Robert Ryan

Robert Bushnell Ryan (November 11, 1909  July 11, 1973) was an American actor who most often portrayed hardened cops and ruthless villains.

Robert Ryan
Robert Ryan in Marine Raiders (1944)
Robert Bushnell Ryan

November 11, 1909
Chicago, Illinois, United States
DiedJuly 11, 1973(1973-07-11) (aged 63)
New York City, United States
Years active194073
Jessica Cadwalader
(m. 1939; died 1972)
Military career
Allegiance United States of America
Service/branch United States Marine Corps
Years of service1944-1945
Rank Corporal[1]
UnitCamp Pendleton
Battles/warsWorld War II
AwardsDrill Instructor

Early life

Ryan was born in Chicago, Illinois, the first child of Mable Arbutus (Bushnell), a secretary, and Timothy Aloysius Ryan, who was from a wealthy family who owned a real estate firm.[2]:p.4 He was of Irish (his paternal grandparents were from Thurles) and English descent.
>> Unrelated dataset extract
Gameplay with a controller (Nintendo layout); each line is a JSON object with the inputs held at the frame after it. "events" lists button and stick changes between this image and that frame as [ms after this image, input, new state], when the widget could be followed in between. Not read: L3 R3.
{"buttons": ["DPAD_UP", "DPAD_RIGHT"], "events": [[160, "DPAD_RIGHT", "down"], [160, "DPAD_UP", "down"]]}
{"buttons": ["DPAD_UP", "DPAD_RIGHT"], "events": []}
Ryan was raised Catholic[3] and educated at Loyola Academy.[4] He graduated from Dartmouth College in 1932, having held the school's heavyweight boxing title for all four years of his attendance. After graduation, the 6′4" Ryan found employment as a stoker on a ship that traveled to Africa, a WPA worker, and a ranch hand in Montana, among other odd jobs.[5] He returned home in 1936 when his father died, and decided to become an actor.[6][7]


Early appearances

In 1937 Ryan joined a little theater group in Chicago. The following year he enrolled in the Max Reinhardt Workshop in Hollywood.[8]
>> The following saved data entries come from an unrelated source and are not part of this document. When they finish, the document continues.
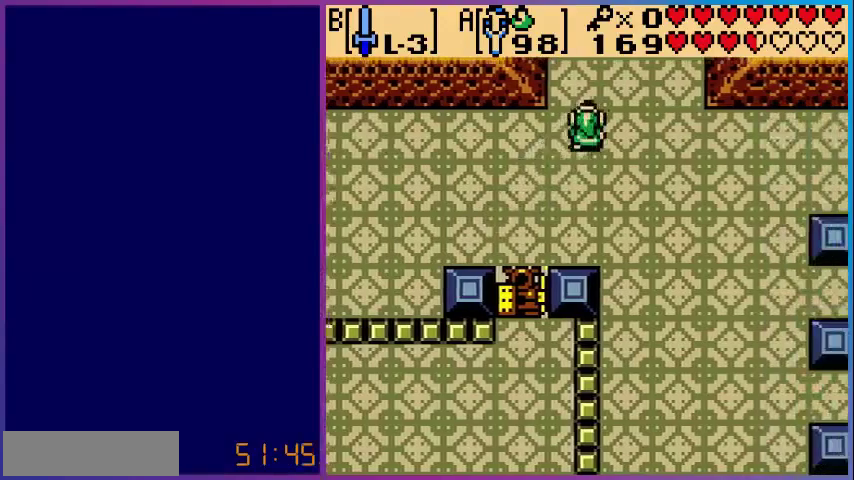
{"buttons": ["DPAD_UP"], "events": [[240, "DPAD_RIGHT", "up"]]}
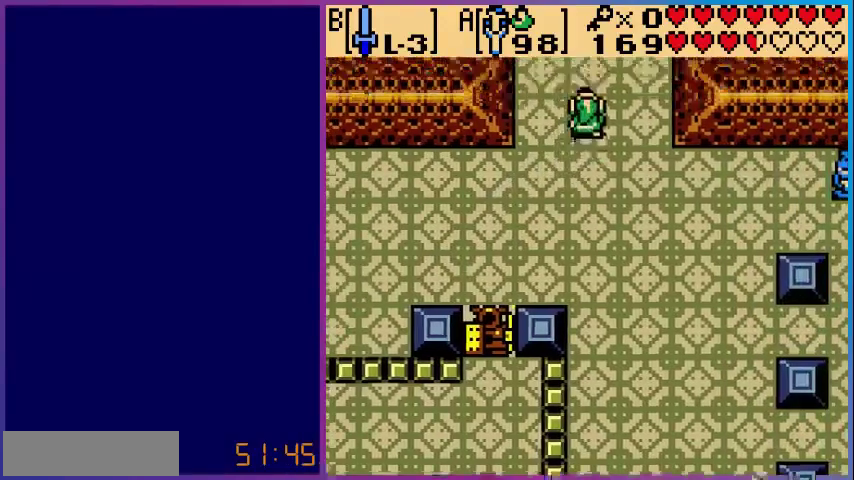
{"buttons": ["DPAD_DOWN"], "events": [[120, "DPAD_UP", "up"], [400, "DPAD_DOWN", "down"]]}
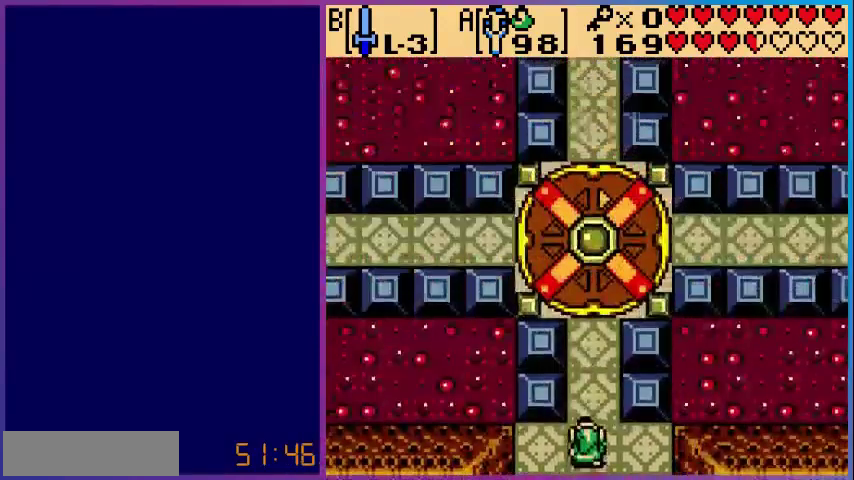
{"buttons": [], "events": [[400, "DPAD_DOWN", "up"]]}
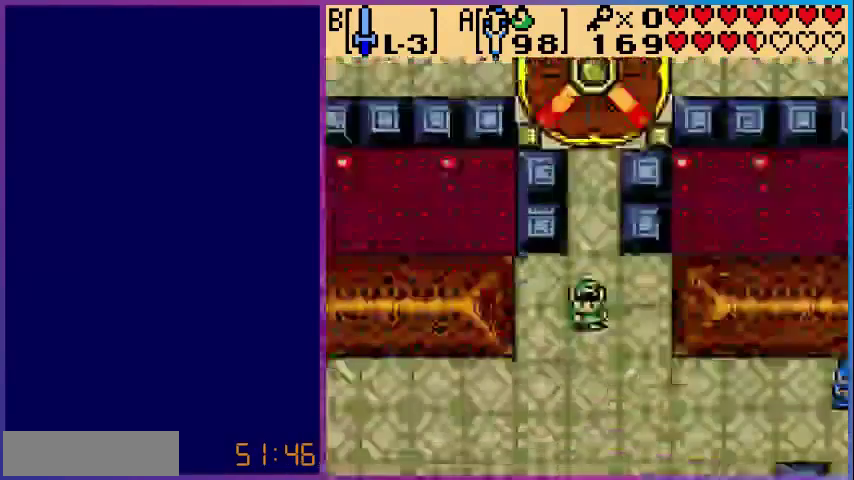
{"buttons": [], "events": []}
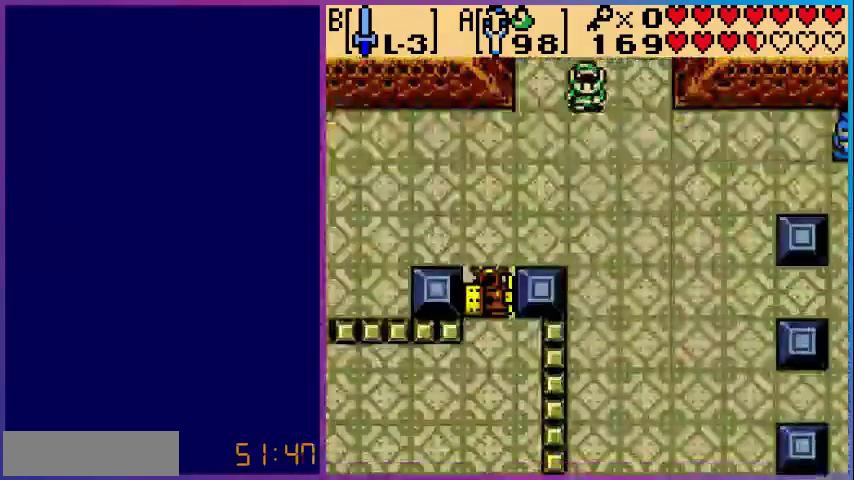
{"buttons": [], "events": []}
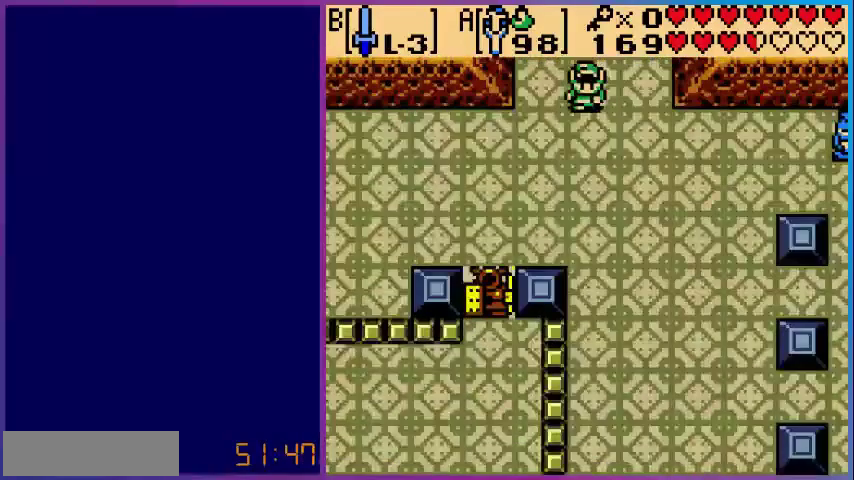
{"buttons": [], "events": []}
In November 1939 Paramount signed Ryan to a long-term contract. They announced he would play the lead in Golden Gloves, citing his boxing experience at Dartmouth.[9]

In 1940, he had his first credited role in Golden Gloves (1940), directed by Edward Dmytryk. They would go on to make several films together. The same year, Ryan had small parts in The Ghost Breakers (1940) and Queen of the Mob (1940).

Ryan had small roles in North West Mounted Police (1941) and Texas Rangers Ride Again (1941). Then Paramount dropped him.[8]

He went to Broadway, where he was cast in a production of Clifford Odets' Clash by Night (1941–42), directed by Lee Strasberg and produced by Billy Rose starring Tallulah Bankhead and Lee J. Cobb. It only had a run of 49 performances, but was high-profile and led to him being signed to a long-term contract by RKO.[10]


Ryan appeared in Bombardier (1943), starring Pat O'Brien, and was fourth-billed in the Fred Astaire musical The Sky's the Limit (1943), playing a friend of Astaire. Both films were popular.[11]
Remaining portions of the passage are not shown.